Stefan Dohr fue el solista invitado para interpretar el Concierto nº 2 de R. Strauss. Decir que al primer trompa de la Orquesta Filarmónica de Berlín le sobra técnica para superar con nota todas las tremendas dificultades de esa obra reflejaría una escucha solo superficial. Dohr, sobre todo, hizo música. Desde la superficie -solo aparente por su virtuosismo- de un Allegro inicial sembrado de trampas como un campo minado. También desde a la profunda belleza del Andante con moto central en el que sumerge al público sin posible resistencia con la complicidad, anterior a su attacca inicial, de las redes tendidas por cuerdas y maderas (gran solo de oboe, por cierto, de David Villa).
Y, finalmente, desde un Rondó de tres V: por lleno de viveza, virtuosismo ¡y verdad! Como la que entusiasmó al público que llenó el Palacio de la Ópera los dos días; especialmente a los jóvenes alumnos de las clases magistrales que generosamente ofreció durante la semana entre ensayo y ensayo. Generosidad que Dohr demostró también con el regalo de una propina tan infrecuente como bella: Apelle interstellaire, de Olivier Messiaen. La pieza forma parte de la composición Des canyons aux étoiles..., escrita para conmemorar la independencia de los EE.UU y estrenada en 1974. La forma como Dohr expuso sus efectos sonoros y sugerencias visuales casi descriptivas fueron otro homenaje a los profundos interrogantes del Cosmos.
El Zaratustra de Slobodeniouk y la OSG tuvo toda la grandeza contenida en la partitura del poema sinfónico de Strauss. El inicial Amanecer, la sección más conocida de la obra, tuvo el arranque lleno de una especial energía, que parecía llegada de las estrellas en el órgano tripulado por Ludmila Orlova. La llamada inicial de la trompeta de John Aigi Hurn pareció querer despertar al mundo de la oscuridad de unas ondas gravitacionales tan inaprehensibles como un sueño.

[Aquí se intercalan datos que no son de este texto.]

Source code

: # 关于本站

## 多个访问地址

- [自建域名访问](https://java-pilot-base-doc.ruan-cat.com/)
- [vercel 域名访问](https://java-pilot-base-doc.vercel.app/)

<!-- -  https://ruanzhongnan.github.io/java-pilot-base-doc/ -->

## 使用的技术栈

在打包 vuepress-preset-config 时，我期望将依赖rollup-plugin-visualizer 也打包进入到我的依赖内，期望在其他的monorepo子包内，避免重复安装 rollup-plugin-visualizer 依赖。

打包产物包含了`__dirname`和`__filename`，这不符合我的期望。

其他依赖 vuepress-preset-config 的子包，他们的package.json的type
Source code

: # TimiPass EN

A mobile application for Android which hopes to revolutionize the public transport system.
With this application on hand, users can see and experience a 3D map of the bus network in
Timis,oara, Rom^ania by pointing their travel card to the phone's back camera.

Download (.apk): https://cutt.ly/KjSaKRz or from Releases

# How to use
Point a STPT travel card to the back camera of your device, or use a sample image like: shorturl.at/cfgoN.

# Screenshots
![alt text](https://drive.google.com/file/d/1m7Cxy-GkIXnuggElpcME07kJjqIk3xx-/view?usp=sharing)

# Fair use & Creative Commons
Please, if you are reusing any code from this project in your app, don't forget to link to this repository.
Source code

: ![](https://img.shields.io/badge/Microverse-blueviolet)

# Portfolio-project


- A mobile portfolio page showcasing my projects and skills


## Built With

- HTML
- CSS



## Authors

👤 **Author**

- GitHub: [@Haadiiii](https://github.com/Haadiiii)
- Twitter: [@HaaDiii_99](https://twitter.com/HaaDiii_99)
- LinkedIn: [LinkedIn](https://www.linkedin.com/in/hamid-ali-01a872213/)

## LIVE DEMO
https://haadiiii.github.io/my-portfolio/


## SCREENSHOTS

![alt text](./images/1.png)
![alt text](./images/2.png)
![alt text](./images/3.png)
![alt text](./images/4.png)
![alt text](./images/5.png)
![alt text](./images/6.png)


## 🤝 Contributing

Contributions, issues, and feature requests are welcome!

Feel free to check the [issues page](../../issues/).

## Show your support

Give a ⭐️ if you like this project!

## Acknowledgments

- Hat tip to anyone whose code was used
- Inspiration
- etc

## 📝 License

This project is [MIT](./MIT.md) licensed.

Los contrabajos fueron la imagen misma de esa oscuridad; los solistas de cuerdas lo fueron de la suave luz de la aurora; las sucesivas repeticiones del tema del amanecer por el corno inglés de Scott MacLeod y otros brillaron como destellos de esa luz reflejados en el agua. Toda la obra tuvo una gran tensión expresiva.
Pero fue en el vals -lanzado por el tutti e interpretado con gran vuelo danzante por el violín de Massimo Spadano- pareció girar en una especie de vórtice espacial que elevó al auditorio hacia el firmamento. Allí, las campanadas de la sección final fueron guía en la oscuridad y la música se disolvió en el silencio del que siempre nace y en el que siempre debe acabar. Como, otra vez, sucedió en las noches de un fin de semana que, en lo musical, fue entre mágico y cósmico.